Even a 50% speed gain across the board .. what does that really mean?
It's not about that. Facebook spends a LOT of money on PHP servers and datacenter space. Reducing that cost by half is really huge. Lots of $$$ ... Lots
The point about memory consumption that Manuel brings is very important, maybe more than CPU in some cases. Even though RAM is cheap, we see that many times, specially with sites based on frameworks, memory consumption is one of the main problems when traffic spikes. If HipHop means less memory usage, it will be a really big improvement.
What would interest me the most is if it supports FastCGI rather than HTTP. If that is the case it would be trivial to phase it into production by simply making a specific rule directing specific URIs to the FastCGI running the HipHop code. I imagine compiling a small script and making it available via FastCGI to test rather than an entire application.
It's unlikely I'd ever be willing of putting HipHop code alone as a webserver, and I'm not a fan of calling it via a proxy.
Yeah, reduced memory usage is indeed something that was apparently mentioned at the event. This is a result of not only the fact that they have a multi threaded webserver, but more importantly because they do their best to pick more specific datatypes which are obviously way less flexible than zval's. Actually the later has been mentioned more often as the cause of the reduced memory overhead.

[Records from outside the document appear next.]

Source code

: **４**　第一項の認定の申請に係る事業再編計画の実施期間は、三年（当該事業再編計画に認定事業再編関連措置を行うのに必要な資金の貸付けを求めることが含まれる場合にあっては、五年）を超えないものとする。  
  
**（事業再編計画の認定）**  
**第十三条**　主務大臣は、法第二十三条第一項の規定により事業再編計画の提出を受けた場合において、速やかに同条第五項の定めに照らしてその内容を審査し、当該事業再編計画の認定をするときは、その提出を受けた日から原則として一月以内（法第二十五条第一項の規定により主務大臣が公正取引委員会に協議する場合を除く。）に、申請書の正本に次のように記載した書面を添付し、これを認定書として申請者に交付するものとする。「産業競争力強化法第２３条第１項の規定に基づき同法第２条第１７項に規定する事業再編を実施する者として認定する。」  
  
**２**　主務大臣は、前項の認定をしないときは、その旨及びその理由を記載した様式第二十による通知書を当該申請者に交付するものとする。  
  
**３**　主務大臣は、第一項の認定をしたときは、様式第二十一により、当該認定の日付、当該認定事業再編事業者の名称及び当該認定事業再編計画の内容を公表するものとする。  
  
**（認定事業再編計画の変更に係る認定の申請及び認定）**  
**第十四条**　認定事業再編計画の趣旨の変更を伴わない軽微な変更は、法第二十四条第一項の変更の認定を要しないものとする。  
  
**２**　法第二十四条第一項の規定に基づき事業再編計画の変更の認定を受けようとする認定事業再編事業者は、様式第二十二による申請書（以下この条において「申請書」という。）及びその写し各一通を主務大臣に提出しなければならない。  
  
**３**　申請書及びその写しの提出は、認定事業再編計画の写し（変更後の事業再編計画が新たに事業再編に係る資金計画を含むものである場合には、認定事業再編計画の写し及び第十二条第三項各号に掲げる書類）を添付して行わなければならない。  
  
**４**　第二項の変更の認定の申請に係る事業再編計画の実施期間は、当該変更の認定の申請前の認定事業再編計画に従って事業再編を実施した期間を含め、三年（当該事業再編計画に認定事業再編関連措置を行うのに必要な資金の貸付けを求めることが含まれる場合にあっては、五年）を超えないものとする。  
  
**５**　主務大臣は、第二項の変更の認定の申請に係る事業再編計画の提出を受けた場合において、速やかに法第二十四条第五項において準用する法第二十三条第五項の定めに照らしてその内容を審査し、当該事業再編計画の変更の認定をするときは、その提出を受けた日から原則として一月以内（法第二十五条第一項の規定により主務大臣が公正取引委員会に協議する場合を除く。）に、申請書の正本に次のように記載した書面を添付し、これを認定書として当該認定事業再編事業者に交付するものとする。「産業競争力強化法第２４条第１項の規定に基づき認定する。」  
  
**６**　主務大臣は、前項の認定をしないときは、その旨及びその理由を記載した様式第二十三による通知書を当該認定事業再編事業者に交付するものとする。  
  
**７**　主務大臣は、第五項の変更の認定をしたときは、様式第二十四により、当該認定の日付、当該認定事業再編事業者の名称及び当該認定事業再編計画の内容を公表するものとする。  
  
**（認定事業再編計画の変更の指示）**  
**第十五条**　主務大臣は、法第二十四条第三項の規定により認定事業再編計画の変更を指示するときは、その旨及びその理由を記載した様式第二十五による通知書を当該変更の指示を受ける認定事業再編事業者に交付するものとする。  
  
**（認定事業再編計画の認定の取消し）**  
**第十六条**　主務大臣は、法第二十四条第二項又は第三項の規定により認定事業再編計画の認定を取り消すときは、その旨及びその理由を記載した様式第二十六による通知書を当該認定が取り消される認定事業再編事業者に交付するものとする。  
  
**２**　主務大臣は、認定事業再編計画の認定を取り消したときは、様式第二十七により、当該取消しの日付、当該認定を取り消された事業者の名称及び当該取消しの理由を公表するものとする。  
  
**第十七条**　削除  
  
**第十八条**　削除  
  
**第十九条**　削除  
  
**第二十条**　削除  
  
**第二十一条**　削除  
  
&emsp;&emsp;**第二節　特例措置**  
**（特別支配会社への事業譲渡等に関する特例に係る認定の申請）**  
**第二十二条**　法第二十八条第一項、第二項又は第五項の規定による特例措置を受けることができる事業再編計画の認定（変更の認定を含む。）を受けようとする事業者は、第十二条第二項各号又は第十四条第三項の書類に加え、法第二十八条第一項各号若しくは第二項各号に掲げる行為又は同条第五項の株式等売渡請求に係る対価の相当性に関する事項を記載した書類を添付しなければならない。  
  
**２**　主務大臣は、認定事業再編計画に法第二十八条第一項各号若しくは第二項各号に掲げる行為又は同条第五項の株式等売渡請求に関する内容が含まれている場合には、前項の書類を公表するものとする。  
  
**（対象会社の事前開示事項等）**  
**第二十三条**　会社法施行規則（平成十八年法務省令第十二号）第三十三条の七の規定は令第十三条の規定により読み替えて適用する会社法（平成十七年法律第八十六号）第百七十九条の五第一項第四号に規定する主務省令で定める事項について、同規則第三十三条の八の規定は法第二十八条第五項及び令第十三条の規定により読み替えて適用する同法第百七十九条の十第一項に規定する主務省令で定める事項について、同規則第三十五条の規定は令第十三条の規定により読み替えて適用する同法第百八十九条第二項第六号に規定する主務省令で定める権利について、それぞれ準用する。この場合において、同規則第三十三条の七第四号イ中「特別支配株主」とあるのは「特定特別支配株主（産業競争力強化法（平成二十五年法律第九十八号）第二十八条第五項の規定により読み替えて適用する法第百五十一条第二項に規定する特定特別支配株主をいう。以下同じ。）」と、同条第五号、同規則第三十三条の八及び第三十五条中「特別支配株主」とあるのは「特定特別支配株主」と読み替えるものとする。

If transforming to an extension this benefit would again also be visible, but not as significantly. I am not sure how things look for Project Zero in this department, since they again can run in a multi threaded environment and they could in theory also try to pick more optimal non one size fits all data types internally.
Then again I do not know how they can really predict the possible values for a datatype and what happens if you keep changing form int, to string to array (I often explode, then process and then implode again for example) and if this will hurt memory usage or CPU usage.
@Manuel: It's not mentioned too much since it's irrelevant -- Apache can run with a threaded model just fine, since version 2, which came out ages ago.
The primary reason why PHP users usually don't run with the threaded MPM and use prefork instead is simply that there's a plethora of PHP extensions out there that are not thread safe, and most would rather take the risk than do an assessment of all the external stuff they use.
/* Steinar */
Right, and since they do not use the original libs that these extensions are based on, but instead use C++ libs which are supposedly thread safe, they can run multi threaded .. then again imho multi threading should really be left to small code paths .. its just too hard to get it right for long running complex stuff.